Text excerpt:
Sadly an increasingly common occurrence in the current climate, making people redundant presents a ‘code red' threat to data and systems. Redundant staff, especially when the lay-off has been handled badly, may be inclined to take valuable data with them or access and disrupt systems once they have left. Rogue ex-employees might well release data onto the internet, sell it or use it in their new job.
If this sounds like a doomsday scenario, the stats show that it's already happening. In January the Ponemon Institute polled almost 1000 people in the US who had lost or left a job during 2008. Fifty-nine per cent admitted to stealing confidential information. More worrying still, a survey by Cyber-Ark found 88 per cent of UK IT professionals might take valuable and company-sensitive information if laid off.
Accenture's head of security in Europe, the Middle East and Africa, Floris van den Dool, describes the threat from rogue ex-employees as "interesting on the one hand, frightening on the other hand".
"In a recession, crime goes up because people lose their job and there is always a percentage of people who turn to crime to make a living," he says. "If you look at some of the analysis you see there is a very sharp increase in online attacks starting October last year and really correlated to the economy.
"We know there is whole fraud economy on the internet and they are always looking for people who can assist them. It is now easier to find those people. On the other hand, there are the disgruntled ex-employees who may hold a grudge against their old company. They think, ‘Hang on, am I going to use this restricted info for my own benefit, or I am going to take it to my next employer, or I am going to sell it to the competition?'. It is a combination of all that," he adds.
Despite the squeeze on budgets there is no evidence that CIOs and CSOs are spending less on security. A survey by Infosecurity Europe published in April this year found that spending on information security is likely to increase, according to 55 per cent of the 1000-plus respondents they asked, while 34 per cent expected their spending to remain the same as last year. The issue is whether the security spend is targeted accurately.
According to Van den Dool, risk assessment is paramount. "The main thing is to know what your critical information is - where would you be hurt the most if something went wrong? Where is the critical data?"
He believes there is an increasing recognition of how central this issue is to the business, and that the traditional CISO is being squeezed out. "I see the CISO perspective changing. The old CISO was an ex-IT person who may or may not have had an interest in security but who was forced to get an interest in security. What I see now is that a business person is picking up the CISO role and I think that is a very welcome development," he says.
Fran Howarth, principal analyst at research firm Quocirca, carried out a survey of 100 large US and UK organisations, asking them who they thought should be responsible for this area of concern. The overwelming response was that it should be the CIO.
"It is rife that people get back into systems. We have also got the problem that if people think they are going to be made unemployed they start gathering the information they need beforehand or they are going to secure some way of getting back into the system that no-one knows about," she says.
"CIOs really need watertight, role-based access controls. So many apps have their own user access and you have to be checking that the permissions are as they should be and that someone for example doesn't move from one role to another and retain their old permissions. This needs to be done with very watertight reporting and audit capabilities, and putting in this type of system is a big, expensive project."
For this reason she believes software as a service and cloud access control solutions offering managed authentication are becoming much more important to all but the very largest enterprises.
"CIOs should be looking at tools like those locking down what people can take out of the organisation and they can also extend this into databases as these products are starting to come out. Symantec and RSA are just bringing them out."

Dataset records:
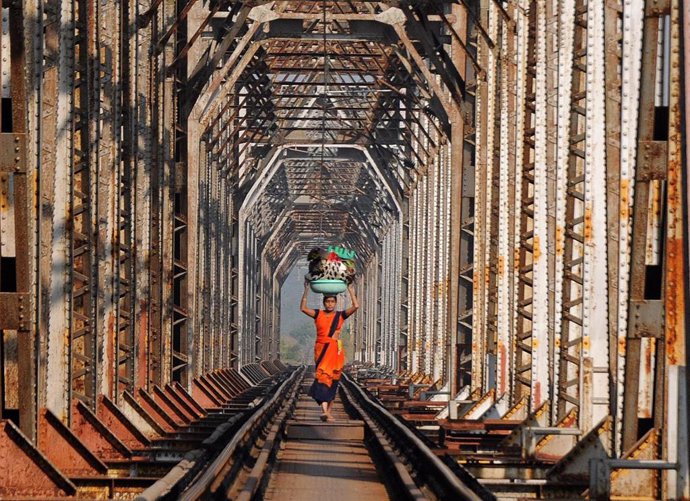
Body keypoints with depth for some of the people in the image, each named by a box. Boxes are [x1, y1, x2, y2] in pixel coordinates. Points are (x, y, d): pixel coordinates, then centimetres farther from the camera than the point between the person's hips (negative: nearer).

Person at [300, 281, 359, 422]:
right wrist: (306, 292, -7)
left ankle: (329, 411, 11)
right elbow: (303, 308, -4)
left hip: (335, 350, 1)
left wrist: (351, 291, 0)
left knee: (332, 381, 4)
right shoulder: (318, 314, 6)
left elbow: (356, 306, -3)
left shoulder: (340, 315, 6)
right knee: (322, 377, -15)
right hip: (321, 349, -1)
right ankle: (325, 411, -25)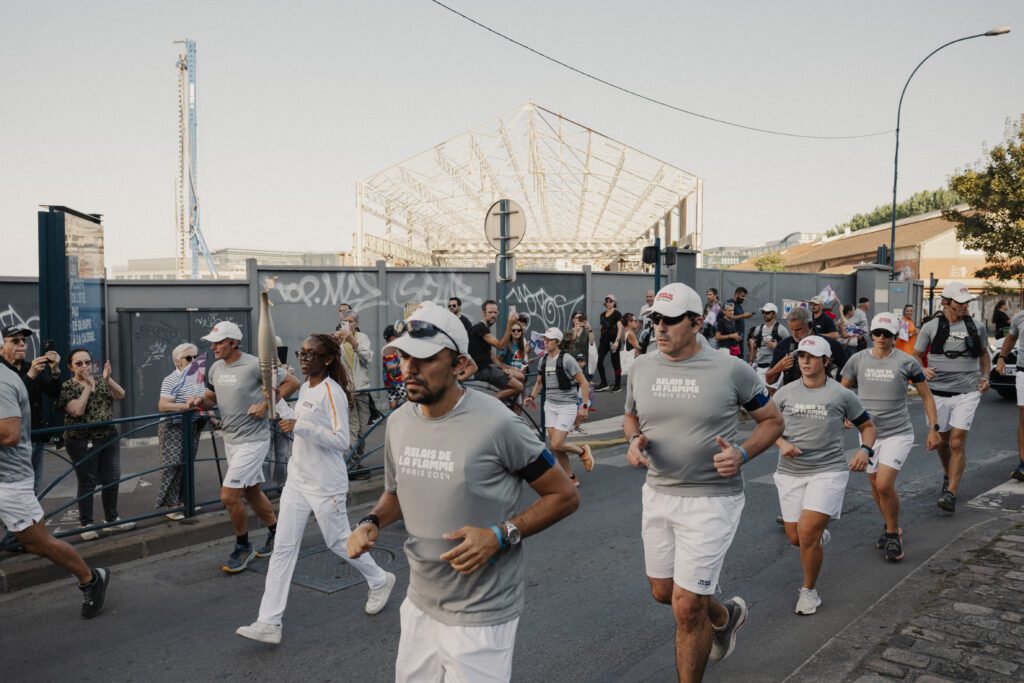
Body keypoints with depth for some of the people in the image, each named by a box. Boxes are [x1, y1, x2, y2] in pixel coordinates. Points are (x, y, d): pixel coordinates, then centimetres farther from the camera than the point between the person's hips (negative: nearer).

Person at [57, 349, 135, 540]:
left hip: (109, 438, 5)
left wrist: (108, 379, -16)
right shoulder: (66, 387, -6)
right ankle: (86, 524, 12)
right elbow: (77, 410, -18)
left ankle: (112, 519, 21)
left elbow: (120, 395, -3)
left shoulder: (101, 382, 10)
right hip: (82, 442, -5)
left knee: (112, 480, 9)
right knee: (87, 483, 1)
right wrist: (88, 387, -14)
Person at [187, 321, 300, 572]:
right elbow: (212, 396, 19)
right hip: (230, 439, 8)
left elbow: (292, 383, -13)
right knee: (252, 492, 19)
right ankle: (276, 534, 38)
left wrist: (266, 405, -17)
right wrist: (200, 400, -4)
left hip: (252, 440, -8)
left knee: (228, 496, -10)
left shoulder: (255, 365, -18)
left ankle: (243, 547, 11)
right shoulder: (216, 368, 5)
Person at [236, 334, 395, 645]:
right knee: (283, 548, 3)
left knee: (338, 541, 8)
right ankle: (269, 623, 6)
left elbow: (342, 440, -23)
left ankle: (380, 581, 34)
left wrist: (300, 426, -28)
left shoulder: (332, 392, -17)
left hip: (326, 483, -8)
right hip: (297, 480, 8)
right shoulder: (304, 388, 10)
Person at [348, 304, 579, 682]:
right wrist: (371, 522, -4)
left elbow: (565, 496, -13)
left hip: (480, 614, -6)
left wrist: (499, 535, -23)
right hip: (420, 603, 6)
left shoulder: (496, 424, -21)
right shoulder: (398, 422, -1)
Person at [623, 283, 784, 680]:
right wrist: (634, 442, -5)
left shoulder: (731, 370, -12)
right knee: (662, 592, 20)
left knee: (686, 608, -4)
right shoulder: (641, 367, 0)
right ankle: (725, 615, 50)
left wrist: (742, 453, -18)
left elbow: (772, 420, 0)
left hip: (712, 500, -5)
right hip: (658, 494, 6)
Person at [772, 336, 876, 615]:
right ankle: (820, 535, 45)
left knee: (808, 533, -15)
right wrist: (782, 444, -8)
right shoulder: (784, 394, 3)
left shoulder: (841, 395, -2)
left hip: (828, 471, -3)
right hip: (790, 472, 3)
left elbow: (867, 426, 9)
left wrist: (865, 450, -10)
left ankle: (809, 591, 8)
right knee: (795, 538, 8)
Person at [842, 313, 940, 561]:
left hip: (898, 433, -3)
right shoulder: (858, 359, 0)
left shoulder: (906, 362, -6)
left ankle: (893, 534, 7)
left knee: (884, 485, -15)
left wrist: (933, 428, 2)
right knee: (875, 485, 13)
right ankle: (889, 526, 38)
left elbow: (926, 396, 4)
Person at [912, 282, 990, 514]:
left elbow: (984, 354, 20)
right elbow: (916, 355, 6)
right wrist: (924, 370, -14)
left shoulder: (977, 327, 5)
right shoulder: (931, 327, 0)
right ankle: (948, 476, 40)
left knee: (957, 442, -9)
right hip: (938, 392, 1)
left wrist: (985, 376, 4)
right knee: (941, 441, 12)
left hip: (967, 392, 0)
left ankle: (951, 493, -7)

Directions for this task: Quote the passage of the article on data theft by laid-off employees between "If this sounds" and "if laid off.", inclusive.

Response to this exercise:
If this sounds like a doomsday scenario, the stats show that it's already happening. In January the Ponemon Institute polled almost 1000 people in the US who had lost or left a job during 2008. Fifty-nine per cent admitted to stealing confidential information. More worrying still, a survey by Cyber-Ark found 88 per cent of UK IT professionals might take valuable and company-sensitive information if laid off.